» **REQUISITOS DO EXERCÍCIO**:
A) Reproduza o trecho do texto sobre a dicotomia entre sujeito e objeto na História desde "Mas que cientista" até "2002, p. 104).", incluindo essas palavras.
B) De acordo com o texto sobre a dicotomia entre sujeito e objeto na História, o que essa dicotomia ameaça produzir no universo da pesquisa histórica?

### TRECHO APRESENTADO ###

Francisco Joatan Freitas Santos Júnior¹
(Texto 09)
A dicotomia entre
sujeito e objeto no estudo da História, paira no horizonte do pesquisador como
uma ameaça a produzir crise de credibilidade no universo da pesquisa histórica.
O aspecto da condição humana do historiador ao investigar o fato histórico, ao
tornar-se objeto e sujeito no mesmo ato de análise, propicia o surgimento de desconfianças
de não cientificidade da História e, portanto, revela alguns dilemas do seu
desenvolvimento metodológico.
Mas que cientista
social não tem esse dilema? Será que as ciências da natureza e, em particular,
as ciências biológicas, de certa forma, também não vivem esse dilema
filosófico? Mesmo resguardado de certa
distância temporal e usando devidamente as ferramentas científicas, o
historiador tende a sofrer os efeitos subjetivos da dicotomia entre sujeito e objeto. Parece afinal, ser um problema básico das teorias
sociais.
O historiador,
consciente da sua condição humana, vive o dilema de ter a si mesmo como objeto
de estudo, ao mesmo tempo em que é parte interessada nos resultados de sua
pesquisa. Por isso, “nas ciências
sociais sujeito e objeto pertencem à mesma categoria e interagem reciprocamente
um sobre o outro.” (CARR, 2002, p. 104).

### EXTRATOS DOS REGISTROS ###

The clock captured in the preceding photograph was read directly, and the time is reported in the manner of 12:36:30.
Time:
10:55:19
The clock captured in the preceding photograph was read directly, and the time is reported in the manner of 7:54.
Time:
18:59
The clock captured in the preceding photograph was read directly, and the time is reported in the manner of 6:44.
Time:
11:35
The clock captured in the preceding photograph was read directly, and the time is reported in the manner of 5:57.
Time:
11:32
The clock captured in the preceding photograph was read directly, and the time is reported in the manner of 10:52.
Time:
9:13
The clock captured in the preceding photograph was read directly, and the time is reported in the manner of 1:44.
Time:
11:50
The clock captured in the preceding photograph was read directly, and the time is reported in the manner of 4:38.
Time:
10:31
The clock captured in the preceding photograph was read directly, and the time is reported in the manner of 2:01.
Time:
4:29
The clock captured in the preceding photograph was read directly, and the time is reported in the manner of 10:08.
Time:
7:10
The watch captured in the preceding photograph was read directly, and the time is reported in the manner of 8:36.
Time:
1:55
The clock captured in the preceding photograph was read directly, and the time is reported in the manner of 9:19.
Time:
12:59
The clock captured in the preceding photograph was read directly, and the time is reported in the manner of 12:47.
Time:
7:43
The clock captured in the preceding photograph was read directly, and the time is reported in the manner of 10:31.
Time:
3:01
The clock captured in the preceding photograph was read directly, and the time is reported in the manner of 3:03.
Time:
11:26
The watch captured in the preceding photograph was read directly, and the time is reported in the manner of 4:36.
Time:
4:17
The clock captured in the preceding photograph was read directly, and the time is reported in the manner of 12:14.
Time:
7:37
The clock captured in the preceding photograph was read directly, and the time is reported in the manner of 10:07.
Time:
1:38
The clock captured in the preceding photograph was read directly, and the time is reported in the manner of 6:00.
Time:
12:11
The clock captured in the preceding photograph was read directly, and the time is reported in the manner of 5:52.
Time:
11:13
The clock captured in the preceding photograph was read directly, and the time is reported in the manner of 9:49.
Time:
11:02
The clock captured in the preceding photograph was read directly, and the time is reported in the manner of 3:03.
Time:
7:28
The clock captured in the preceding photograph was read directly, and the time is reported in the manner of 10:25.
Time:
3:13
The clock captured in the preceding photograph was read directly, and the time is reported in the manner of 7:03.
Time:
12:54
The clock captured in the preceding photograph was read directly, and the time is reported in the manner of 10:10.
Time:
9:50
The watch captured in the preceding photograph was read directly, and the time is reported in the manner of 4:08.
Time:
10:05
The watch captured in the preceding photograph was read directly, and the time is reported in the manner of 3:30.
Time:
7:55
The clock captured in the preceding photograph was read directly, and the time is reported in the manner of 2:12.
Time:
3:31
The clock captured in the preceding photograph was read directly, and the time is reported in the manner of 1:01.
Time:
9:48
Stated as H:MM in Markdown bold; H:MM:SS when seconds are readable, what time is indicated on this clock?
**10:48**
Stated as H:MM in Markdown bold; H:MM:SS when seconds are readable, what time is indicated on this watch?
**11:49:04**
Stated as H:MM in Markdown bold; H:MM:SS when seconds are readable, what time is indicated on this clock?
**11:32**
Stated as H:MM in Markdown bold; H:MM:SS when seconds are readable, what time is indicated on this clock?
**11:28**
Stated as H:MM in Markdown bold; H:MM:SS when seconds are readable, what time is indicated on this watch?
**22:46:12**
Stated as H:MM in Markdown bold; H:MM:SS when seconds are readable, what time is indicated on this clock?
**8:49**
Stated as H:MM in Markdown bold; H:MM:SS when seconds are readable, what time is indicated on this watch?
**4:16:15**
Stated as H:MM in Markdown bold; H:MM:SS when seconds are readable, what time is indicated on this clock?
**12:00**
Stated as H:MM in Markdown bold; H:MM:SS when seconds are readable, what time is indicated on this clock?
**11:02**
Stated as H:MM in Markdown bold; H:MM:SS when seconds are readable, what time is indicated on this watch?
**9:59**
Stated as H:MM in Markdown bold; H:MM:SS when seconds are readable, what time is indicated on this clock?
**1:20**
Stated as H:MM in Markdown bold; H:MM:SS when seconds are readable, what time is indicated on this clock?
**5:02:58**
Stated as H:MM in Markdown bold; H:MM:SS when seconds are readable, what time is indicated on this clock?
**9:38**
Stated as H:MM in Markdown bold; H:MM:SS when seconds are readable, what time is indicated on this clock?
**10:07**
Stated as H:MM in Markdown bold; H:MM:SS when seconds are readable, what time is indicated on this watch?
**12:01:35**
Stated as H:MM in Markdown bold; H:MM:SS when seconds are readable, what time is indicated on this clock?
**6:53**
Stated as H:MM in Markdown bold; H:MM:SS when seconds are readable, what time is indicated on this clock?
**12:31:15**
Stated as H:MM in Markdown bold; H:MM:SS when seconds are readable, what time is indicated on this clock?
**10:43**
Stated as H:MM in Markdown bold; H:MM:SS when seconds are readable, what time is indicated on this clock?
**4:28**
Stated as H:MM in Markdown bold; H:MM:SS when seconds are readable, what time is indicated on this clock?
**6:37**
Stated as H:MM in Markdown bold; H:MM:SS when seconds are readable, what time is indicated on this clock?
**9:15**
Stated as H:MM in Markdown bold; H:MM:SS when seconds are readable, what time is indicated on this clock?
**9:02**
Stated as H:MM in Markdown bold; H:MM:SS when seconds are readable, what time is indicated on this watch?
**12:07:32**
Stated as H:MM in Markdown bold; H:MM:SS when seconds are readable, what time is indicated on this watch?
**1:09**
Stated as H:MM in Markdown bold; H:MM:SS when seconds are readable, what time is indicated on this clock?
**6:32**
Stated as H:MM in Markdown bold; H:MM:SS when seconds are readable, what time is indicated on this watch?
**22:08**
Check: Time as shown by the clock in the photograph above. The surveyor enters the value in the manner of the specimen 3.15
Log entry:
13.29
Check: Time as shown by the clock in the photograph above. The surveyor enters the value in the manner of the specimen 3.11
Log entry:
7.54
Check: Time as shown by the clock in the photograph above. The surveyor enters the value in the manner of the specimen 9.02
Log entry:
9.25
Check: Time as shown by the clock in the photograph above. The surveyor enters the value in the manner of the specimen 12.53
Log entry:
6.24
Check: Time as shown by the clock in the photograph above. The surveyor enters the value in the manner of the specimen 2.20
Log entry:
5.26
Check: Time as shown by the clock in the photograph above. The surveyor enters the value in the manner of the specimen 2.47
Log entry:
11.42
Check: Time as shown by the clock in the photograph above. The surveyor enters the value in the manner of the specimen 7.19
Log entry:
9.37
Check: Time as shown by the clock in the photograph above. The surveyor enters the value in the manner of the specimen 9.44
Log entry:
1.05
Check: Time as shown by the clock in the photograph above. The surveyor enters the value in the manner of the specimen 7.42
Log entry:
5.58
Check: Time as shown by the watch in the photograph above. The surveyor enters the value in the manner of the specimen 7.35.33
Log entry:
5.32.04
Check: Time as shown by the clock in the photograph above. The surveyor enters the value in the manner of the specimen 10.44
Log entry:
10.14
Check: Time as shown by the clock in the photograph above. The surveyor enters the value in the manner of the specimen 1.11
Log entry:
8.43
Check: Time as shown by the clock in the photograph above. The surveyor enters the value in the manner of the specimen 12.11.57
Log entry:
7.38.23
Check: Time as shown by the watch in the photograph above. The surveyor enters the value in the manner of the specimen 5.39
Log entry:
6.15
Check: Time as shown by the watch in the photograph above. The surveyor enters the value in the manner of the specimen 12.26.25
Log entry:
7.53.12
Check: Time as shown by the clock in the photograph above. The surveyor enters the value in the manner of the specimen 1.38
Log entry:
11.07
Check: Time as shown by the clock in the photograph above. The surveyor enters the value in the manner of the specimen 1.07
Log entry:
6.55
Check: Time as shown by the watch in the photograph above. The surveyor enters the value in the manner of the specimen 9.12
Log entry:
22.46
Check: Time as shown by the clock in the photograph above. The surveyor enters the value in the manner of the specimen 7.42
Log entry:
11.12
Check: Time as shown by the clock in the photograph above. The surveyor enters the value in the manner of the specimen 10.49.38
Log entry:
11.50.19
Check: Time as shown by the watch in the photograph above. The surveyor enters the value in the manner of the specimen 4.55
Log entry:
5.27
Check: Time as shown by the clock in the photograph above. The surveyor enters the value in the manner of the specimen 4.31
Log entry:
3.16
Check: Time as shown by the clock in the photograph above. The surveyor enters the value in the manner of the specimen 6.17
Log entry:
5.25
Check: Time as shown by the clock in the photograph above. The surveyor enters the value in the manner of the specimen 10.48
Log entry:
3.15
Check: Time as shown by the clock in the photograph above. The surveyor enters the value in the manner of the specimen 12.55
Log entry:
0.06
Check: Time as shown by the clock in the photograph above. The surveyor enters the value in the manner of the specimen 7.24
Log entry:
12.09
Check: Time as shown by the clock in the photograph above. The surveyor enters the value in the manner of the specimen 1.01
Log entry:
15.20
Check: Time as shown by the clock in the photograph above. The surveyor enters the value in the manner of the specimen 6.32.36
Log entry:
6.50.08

###

» **RESPOSTAS ABAIXO**:
A)
Mas que cientista
social não tem esse dilema? Será que as ciências da natureza e, em particular,
as ciências biológicas, de certa forma, também não vivem esse dilema
filosófico? Mesmo resguardado de certa
distância temporal e usando devidamente as ferramentas científicas, o
historiador tende a sofrer os efeitos subjetivos da dicotomia entre sujeito e objeto. Parece afinal, ser um problema básico das teorias
sociais.
O historiador,
consciente da sua condição humana, vive o dilema de ter a si mesmo como objeto
de estudo, ao mesmo tempo em que é parte interessada nos resultados de sua
pesquisa. Por isso, “nas ciências
sociais sujeito e objeto pertencem à mesma categoria e interagem reciprocamente
um sobre o outro.” (CARR, 2002, p. 104).

B) Uma crise de credibilidade.